(Passage for review):
= = = =

# Trouble with a CZ45



## CeltKnight (Oct 5, 2014)

I recently wound up with a beautiful CZ45 (neat little vintage DAO .25). My wife some years back added the US - made semi-clone, the dreaded and much maligned Protec .25 to her collection (hers actually runs fine, lucky lass that she be). That started me wanting an original for my Cold War & Before collection (and having a neat little hideaway that's kinda hard to come by now days in the US is sorta neat).

Well mine came to me via my C&R. The seller was very honest about not being sure if the included mag belonged with the weapon (it didn't, it was for a Beretta Jetfire, but I have one o'those, too, so it was a win for me). Well, fast forward and I found an after-market mag (Triple K I was told) at a gun show. My CZ45 won't shoot with it. Won't even hand-cycle with it. The rounds (Rem and Aquila FMJs) nose-dive and get stuck on the feed ramp if there is more than 3 or 4 rounds in them. I found Triple K (the only place I could find any) offering them and ordered two (darned expensive for little bits of sheet metal). The arrived today after a six month wait for them to tool back up for this years run, I guess. Same problem. Neither one will function, rounds just nose-dive into the feedramp unless I down-load the 8-round mags to 3 or 4 rounds. Oh, and the mag out of my wife's Pro-tec does the same thing in my CZ45.

Now, I have plenty of other guns to carry and even a couple other .25s if I need to go really tiny, but darn it, I like the guns I collect to shoot (exception being some antiques, but I try to fix them up, too; I'm stubborn like that).

Before I do something desperate and silly like polishing a feedramp and risk ruining the collectors value, does anyone have any suggestions? I've worked on several guns of various makes through the years, have some tools, basic knowledge, and some books and manuals (I used to LIKE fixing up my guns, now I just want the darn things to shoot).

Any helpful ideas are deeply appreciated. It's just a shame a Pro-tec 25 is working better than my CZ, y'know?  Thanks in advance!


----------



## denner (Jun 3, 2011)

Well, in my experience with other pistols and what you're describing I'd want to say the magazine springs are too weak and may be the issue. Especially with all this nose diving going on. I know your triple k magazines are new but I'd try to find a stiffer spring that will work with the magazine.

= = = =

(Extracted entries):
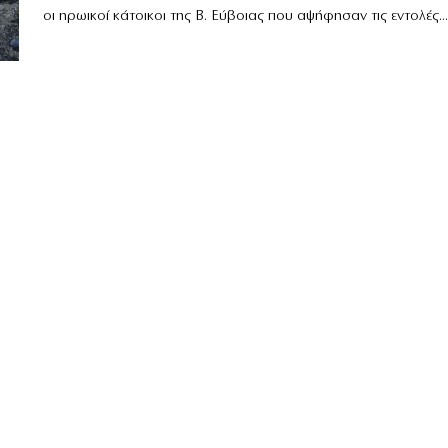
οι ηρωικοί κάτοικοι της Β. Εύβοιας που αψήφησαν τις εντολές...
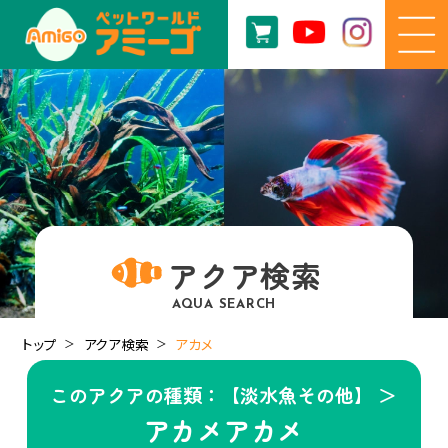
アクア検索
AQUA SEARCH
トップ
アクア検索
アカメ
このアクアの種類：【淡水魚その他】 ＞
アカメアカメ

= = = =

(Problem set):
1) In the CZ45 thread, rewrite the text between "## CeltKnight (Oct" and "is sorta neat).", inclusive, with "hideaway" changed to "pocket pistol".
2) In the CZ45 thread, what does denner suggest may be causing the rounds to nose-dive?
3) Pick up the CZ45 thread right after its final sentence and keep writing.

(Numbered answers):
1)
## CeltKnight (Oct 5, 2014)

I recently wound up with a beautiful CZ45 (neat little vintage DAO .25). My wife some years back added the US - made semi-clone, the dreaded and much maligned Protec .25 to her collection (hers actually runs fine, lucky lass that she be). That started me wanting an original for my Cold War & Before collection (and having a neat little pocket pistol that's kinda hard to come by now days in the US is sorta neat).

2) Magazine springs that are too weak.

3)
I don't know if this will work but I'd try swapping out the jetfire or protec mag spring with the triple K magazine spring and give it a whirl. 

Magazines and their springs are crucial elements of semi-autos and if they are not made to spec with quality materials aftermarket magazines can indeed give you headaches, been there done that.


----------



## CeltKnight (Oct 5, 2014)

Ah, okay. Thanks for the info! I'll be over here pounding my head on the desk for not thinking of that.

Too bad mags are so bloody hard to come by for this thing (and pricey). I'll see if I have a stronger spring that'll fit. Failing that, I'll stretch the spring, ought to at least get one mag though it if that's the only problem, in which case I can track down some springs. 

Thanks again!


----------



## denner (Jun 3, 2011)

CeltKnight said:


> Ah, okay. Thanks for the info! I'll be over here pounding my head on the desk for not thinking of that.
> 
> Too bad mags are so bloody hard to come by for this thing (and pricey). I'll see if I have a stronger spring that'll fit. Failing that, I'll stretch the spring, ought to at least get one mag though it if that's the only problem, in which case I can track down some springs.
> 
> Thanks again!


It's definitely worth a try. As far as stretching magazine springs, I would strongly advise against it. Springs have certain tolerances and parameters they work in and if you go stretching springs they're done, at least in my experience.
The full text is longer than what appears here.